# R15 and 1 tuner only



## innersanctum (Nov 30, 2005)

Is there a way to use the R15 with 1 tuner like with DirecTiVo? I put an R15 in my bedroom and I haven't gotten around to running a second line to the bedroom yet. Not sure I care if I have the second tuner. The problem lies in the fact that if the second tuner isn't connected, you get a nag screen that says as much. The DirecTiVo does this but you can set it up for a single tuner if you want. Can someone help me out before I have to go and buy the cable, crawl under the house and run another cable to the bedroom?

Thanks!


----------



## Clint Lamor (Nov 15, 2005)

As long as it isn't hooked up an you don't tell it to expect it in the setup it should be fine.

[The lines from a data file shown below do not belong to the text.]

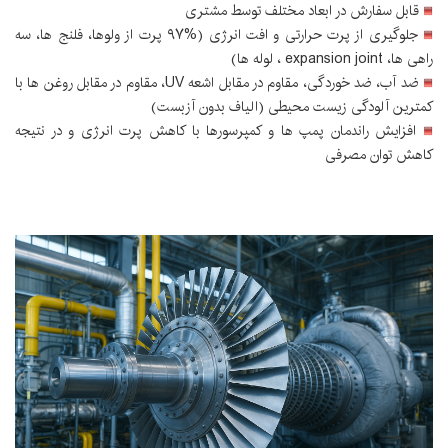
قابل سفارش در ابعاد مختلف توسط مشتری
جلوگیری از پرت حرارتی و افت انرژی (%۹۷ پرت از ولوها، فلنج ها، سه
راهی ها، expansion joint ، لوله ها)
ضد آب، ضد خوردگی، مقاوم در مقابل اشعه UV، مقاوم در مقابل روغن ها با
کمترین آلودگی زیست محیطی (الیاف بدون آزبست)
افزایش راندمان پمپ ها و کمپرسورها با کاهش پرت انرژی و در نتیجه
کاهش توان مصرفی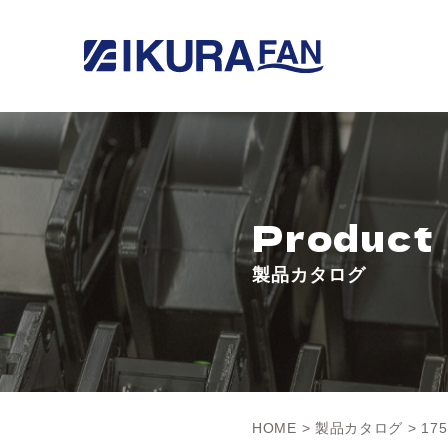
Product
製品カタログ
HOME
>
製品カタログ
> 175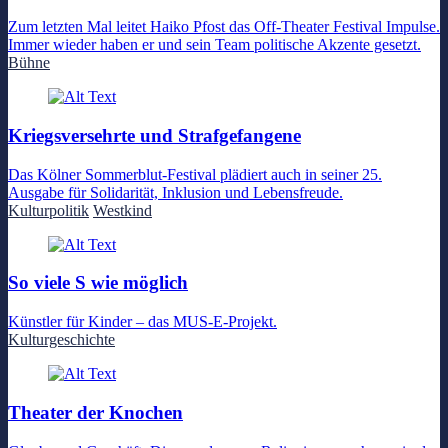
Zum letzten Mal leitet Haiko Pfost das Off-Theater Festival Impulse.
Immer wieder haben er und sein Team politische Akzente gesetzt.
Bühne
Kriegsversehrte und Strafgefangene
Das Kölner Sommerblut-Festival plädiert auch in seiner 25.
Ausgabe für Solidarität, Inklusion und Lebensfreude.
Kulturpolitik
Westkind
So viele S wie möglich
Künstler für Kinder – das MUS-E-Projekt.
Kulturgeschichte
Theater der Knochen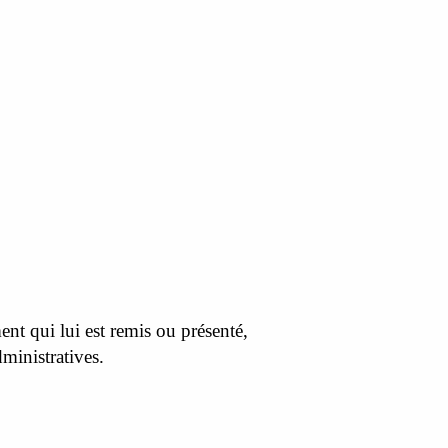
nt qui lui est remis ou présenté,
inistratives.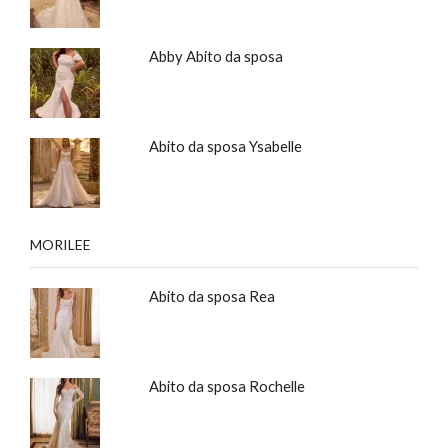
Abby Abito da sposa
Abito da sposa Ysabelle
MORILEE
Abito da sposa Rea
Abito da sposa Rochelle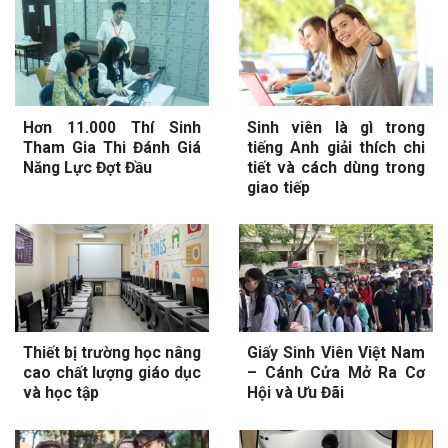
Hơn 11.000 Thí Sinh
Sinh viên là gì trong
Tham Gia Thi Đánh Giá
tiếng Anh giải thích chi
Năng Lực Đợt Đầu
tiết và cách dùng trong
giao tiếp
Thiết bị trường học nâng
Giấy Sinh Viên Việt Nam
cao chất lượng giáo dục
– Cánh Cửa Mở Ra Cơ
và học tập
Hội và Ưu Đãi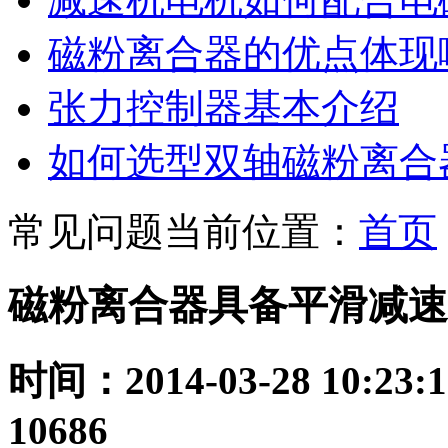
磁粉离合器的优点体现
张力控制器基本介绍
如何选型双轴磁粉离合
常见问题
当前位置：
首页
磁粉离合器具备平滑减速
时间：2014-03-28 10:23:1
10686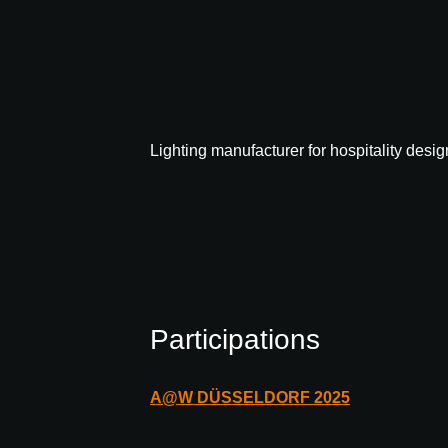
Lighting manufacturer for hospitality desig
Participations
A@W
DÜSSELDORF
2025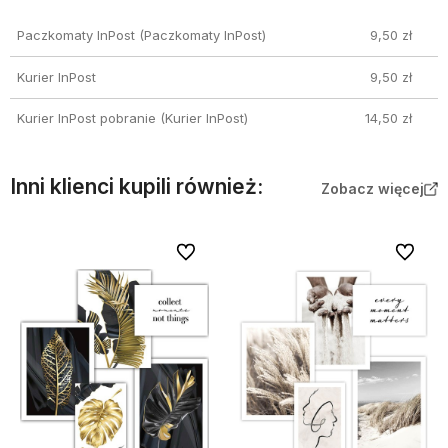
Wybierz odpowiednią dla siebie formę dostawy
Paczkomaty InPost
(Paczkomaty InPost)
9,50 zł
Kurier InPost
9,50 zł
Kurier InPost pobranie
(Kurier InPost)
14,50 zł
Inni klienci kupili również:
Zobacz więcej
Do ulubionych
Do ulubi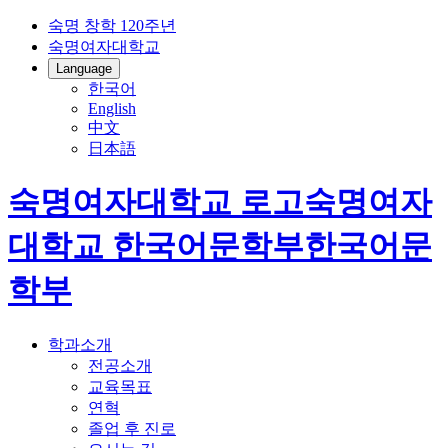
숙명 창학 120주년
숙명여자대학교
Language
한국어
English
中文
日本語
숙명여자대학교 로고
숙명여자
대학교
한국어문학부
한국어문
학부
학과소개
전공소개
교육목표
연혁
졸업 후 진로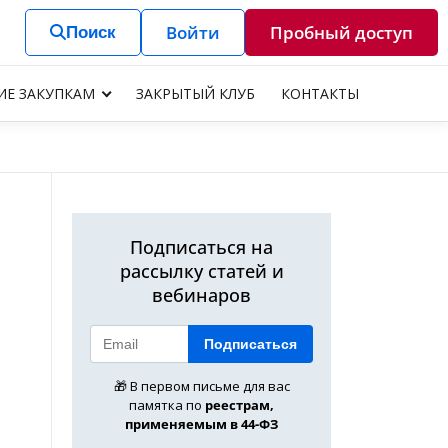
Войти
Пробный доступ
Поиск
ИЕ ЗАКУПКАМ
ЗАКРЫТЫЙ КЛУБ
КОНТАКТЫ
Подписаться на
рассылку статей и
вебинаров
Подписаться
🎁 В первом письме для вас
памятка по
реестрам,
применяемым в 44-ФЗ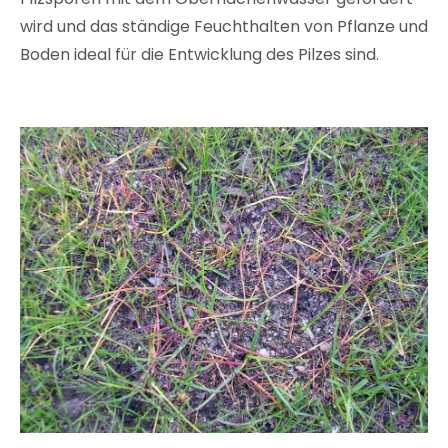
wird und das ständige Feuchthalten von Pflanze und
Boden ideal für die Entwicklung des Pilzes sind.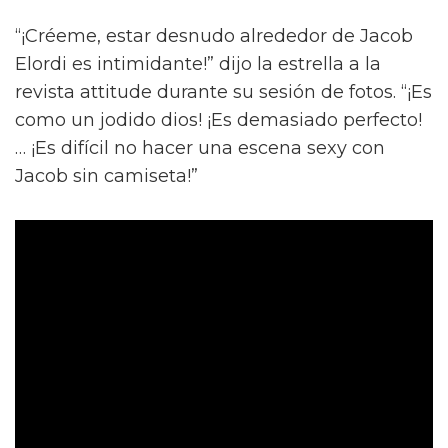
“¡Créeme, estar desnudo alrededor de Jacob
Elordi es intimidante!” dijo la estrella a la
revista attitude durante su sesión de fotos. “¡Es
como un jodido dios! ¡Es demasiado perfecto!
… ¡Es difícil no hacer una escena sexy con
Jacob sin camiseta!”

I know mine wasn't there at first and it never complained.


----------



## CCarncross (Jul 19, 2005)

Just go into the setup on the R15 and tell it you only have 1 tuner hooked up...


----------



## innersanctum (Nov 30, 2005)

Okay, I went into the setup. I don't see where I can set it so that only uses one tuner. 

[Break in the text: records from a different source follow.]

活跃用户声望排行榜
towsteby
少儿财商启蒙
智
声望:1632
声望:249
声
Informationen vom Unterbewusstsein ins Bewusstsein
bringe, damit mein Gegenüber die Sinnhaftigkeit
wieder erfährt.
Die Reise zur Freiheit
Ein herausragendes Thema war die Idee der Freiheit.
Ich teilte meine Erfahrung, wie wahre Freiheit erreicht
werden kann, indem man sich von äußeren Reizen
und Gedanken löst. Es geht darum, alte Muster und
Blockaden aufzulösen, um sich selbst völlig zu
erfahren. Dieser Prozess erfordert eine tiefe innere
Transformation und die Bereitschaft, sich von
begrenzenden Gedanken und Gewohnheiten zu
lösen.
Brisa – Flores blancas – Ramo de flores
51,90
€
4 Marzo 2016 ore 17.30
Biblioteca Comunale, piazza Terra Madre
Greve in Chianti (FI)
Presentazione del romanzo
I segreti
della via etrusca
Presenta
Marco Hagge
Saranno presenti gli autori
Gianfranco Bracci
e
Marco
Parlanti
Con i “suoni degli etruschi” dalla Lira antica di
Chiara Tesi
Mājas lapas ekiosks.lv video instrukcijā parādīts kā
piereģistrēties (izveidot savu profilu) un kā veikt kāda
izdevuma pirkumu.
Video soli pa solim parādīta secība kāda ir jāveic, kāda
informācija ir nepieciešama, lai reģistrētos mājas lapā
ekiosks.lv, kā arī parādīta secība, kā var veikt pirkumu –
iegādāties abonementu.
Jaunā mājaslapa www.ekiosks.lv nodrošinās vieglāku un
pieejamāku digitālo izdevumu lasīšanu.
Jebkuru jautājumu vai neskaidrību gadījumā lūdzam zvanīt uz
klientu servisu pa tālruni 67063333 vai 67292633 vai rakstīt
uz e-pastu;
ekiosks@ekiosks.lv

Here is another twist to the problem.

I live in an area that requires I have two satellite dishes in order to get local channels. In order to get the local channels on the receiver I need to do the Auto-Detect. I only started getting that message after I did the auto-detect.

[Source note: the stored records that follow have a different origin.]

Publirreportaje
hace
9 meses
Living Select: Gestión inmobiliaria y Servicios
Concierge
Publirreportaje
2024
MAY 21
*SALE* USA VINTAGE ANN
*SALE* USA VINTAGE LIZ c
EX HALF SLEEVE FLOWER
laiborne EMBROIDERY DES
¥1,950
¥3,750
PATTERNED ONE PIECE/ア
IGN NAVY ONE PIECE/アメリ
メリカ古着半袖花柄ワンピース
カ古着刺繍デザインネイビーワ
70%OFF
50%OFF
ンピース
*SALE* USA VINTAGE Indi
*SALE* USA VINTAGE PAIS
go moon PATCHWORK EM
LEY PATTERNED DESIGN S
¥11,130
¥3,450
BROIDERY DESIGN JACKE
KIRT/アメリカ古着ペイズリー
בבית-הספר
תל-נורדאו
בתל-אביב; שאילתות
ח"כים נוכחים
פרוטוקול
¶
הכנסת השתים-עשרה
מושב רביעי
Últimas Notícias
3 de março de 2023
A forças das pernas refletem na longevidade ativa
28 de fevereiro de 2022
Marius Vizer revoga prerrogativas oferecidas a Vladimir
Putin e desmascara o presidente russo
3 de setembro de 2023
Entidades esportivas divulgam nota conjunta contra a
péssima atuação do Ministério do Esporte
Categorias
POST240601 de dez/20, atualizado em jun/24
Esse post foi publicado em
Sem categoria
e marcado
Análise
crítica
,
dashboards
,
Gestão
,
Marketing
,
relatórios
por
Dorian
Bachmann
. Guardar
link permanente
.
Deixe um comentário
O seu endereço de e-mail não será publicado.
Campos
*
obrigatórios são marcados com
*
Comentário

I have looked everywhere in setup for a place that says that I have only one tuner hooked up but I can't find it. If someone knows how to get to that point, I would really a appreciate the step by step.

Thanks,
Steve


----------



## carl6 (Nov 16, 2005)

Try doing the setup telling the R15 you have the oval 3-LNB dish and see what happens. You probably need to start from a power down reset or a push the red button reset.
-
There is no way to tell the R15 how many tuners are connected. It determines that automatically during setup.
-
Carl


----------



## Malibu13 (Sep 12, 2004)

Steve, Unfortunately there is no way to instruct the R15 to setup with only 1 Tuner. This should be "Auto-Detected" during initial setup. As Carl6 stated, you should try a "Reset" from within the menu or by pressing the "Red Reset Button" located behind the "Access Card Door".


----------



## Earl Bonovich (Nov 15, 2005)

Just make sure you have your SAT feed hookedup for SAT #1

It will autodetect on startup.


----------



## innersanctum (Nov 30, 2005)

It would probably work if I didn't have to have the 72.5 degree satellite. I think I am just going to have to run the other cable today. Thanks for all the help. I really did try everything you guys asked me to. Just no luck out in the boonies I guess.


----------



## georgewells (Feb 23, 2006)

innersanctum said:


> Is there a way to use the R15 with 1 tuner like with DirecTiVo? I put an R15 in my bedroom and I haven't gotten around to running a second line to the bedroom yet. Not sure I care if I have the second tuner. The problem lies in the fact that if the second tuner isn't connected, you get a nag screen that says as much. The DirecTiVo does this but you can set it up for a single tuner if you want. Can someone help me out before I have to go and buy the cable, crawl under the house and run another cable to the bedroom?
> 
> Thanks!


I used a splitter and it works fine !!


----------



## Earl Bonovich (Nov 15, 2005)

George...

See my reply to the other thread:
http://www.dbstalk.com/showpost.php?p=534672&postcount=9

And a test you can run, to hopefully show you that a $5 splitter doesn't work to provide you two tuner support.


----------



## Clint Lamor (Nov 15, 2005)

I only have 1 tuner hooked up right now (new house and can't get the line there - btw anyone know of a good dealon a stacker?) and my R15 doesn't nag me at all about it. I just did a setup again and all is good now. It used to have bother tuners hooked up at the old house.


----------



## georgewells (Feb 23, 2006)

Earl Bonovich said:


> George...
> 
> See my reply to the other thread:
> http://www.dbstalk.com/showpost.php?p=534672&postcount=9
> ...


Earl -- I thought it worked for awhile but your right !! It DON"T
I will now put in the other line and the multiswitch

Thanks -- George


----------



## klavergne (Jan 1, 2007)

I have the same problem. When my installation was done, I didn't have the second tuner connected and I didn't have any problems. But I had to do a full reset, and now I keep getting the "searching for signal" message for tuner 2 even though it's not connected. The satellite setup section told me that there was an error and didn't give me the option of disabling tuner 2. Does anyone know how to do this?

Thanks,

Kevin


----------



## Wolffpack (Jul 29, 2003)

Try unpluging the unit. When you add a second line the unplug method discovers the 2nd SAT so maybe it also fixes your problem.


----------